Mas qual o motivo para isso? É aqui que eu queria chegar. São vários. O primeiro deles, e que mudou muito nos últimos anos, é que a oferta por capital de risco nacional era escassa e fundos de venture capital estrangeiros tinham mais facilidade para desfazer suas posições nas empresas investidas lá fora. Outro fator importante é que existem muito mais investidores – principalmente institucionais – que olham para o mercado americano do que para o brasileiro. Como o mandato de alguns veículos cria limitações para mercados emergentes, a mesma empresa poderia ter suas ações compradas por um gestor se fosse listada nos EUA, mas não no Brasil, mesmo que esse fundo também fosse presente por aqui.
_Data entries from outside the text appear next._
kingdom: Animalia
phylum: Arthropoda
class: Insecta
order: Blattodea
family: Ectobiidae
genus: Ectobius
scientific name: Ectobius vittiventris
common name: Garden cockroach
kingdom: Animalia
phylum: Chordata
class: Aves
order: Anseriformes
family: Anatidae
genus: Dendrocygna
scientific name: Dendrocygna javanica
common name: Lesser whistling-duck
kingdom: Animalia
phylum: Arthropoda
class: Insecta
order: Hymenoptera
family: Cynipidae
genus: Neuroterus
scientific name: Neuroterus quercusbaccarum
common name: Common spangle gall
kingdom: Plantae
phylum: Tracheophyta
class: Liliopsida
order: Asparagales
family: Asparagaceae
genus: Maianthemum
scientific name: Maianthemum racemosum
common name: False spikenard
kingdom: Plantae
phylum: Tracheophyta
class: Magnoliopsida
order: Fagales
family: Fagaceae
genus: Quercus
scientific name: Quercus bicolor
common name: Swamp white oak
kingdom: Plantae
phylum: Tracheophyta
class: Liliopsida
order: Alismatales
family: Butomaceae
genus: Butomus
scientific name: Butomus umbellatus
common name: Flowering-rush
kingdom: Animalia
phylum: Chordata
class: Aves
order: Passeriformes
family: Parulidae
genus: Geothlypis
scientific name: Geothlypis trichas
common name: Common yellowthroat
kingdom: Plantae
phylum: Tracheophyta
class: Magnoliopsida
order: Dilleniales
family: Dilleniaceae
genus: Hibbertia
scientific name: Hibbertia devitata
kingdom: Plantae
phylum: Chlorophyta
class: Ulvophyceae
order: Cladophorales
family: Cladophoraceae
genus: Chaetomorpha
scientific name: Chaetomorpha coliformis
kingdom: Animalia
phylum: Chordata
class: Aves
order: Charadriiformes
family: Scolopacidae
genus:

No entanto, nenhum desses pontos era o mais relevante para levar as empresas brasileiras para o exterior. Até dois ou três anos atrás, onze de dez pessoas paradas na Faria Lima e perguntadas sobre o tema responderiam que as empresas tech não vinham a público no Brasil porque os analistas buy side brasileiros não “sabiam” analisar empresa de growth. Isso faria com que as empresas não conseguissem aqui um valuation atrativo no mercado aberto. No offense, mas ouvi isso de empreendedores, advogados, investidores de risco, anjos e, principalmente, dos analistas sell side dos bancos de investimento.

Sempre achei que essa lógica fazia muito pouco sentido. É claro que alguns fundos buscam empresas consolidadas, com vantagens competitivas evidentes e sem o risco que algumas startups trazem embutido. Por outro lado, também existiam aqui analistas especializados em outros mercados e com familiaridade com o tema – alguns até participavam de ofertas privadas de startups famosas no exterior.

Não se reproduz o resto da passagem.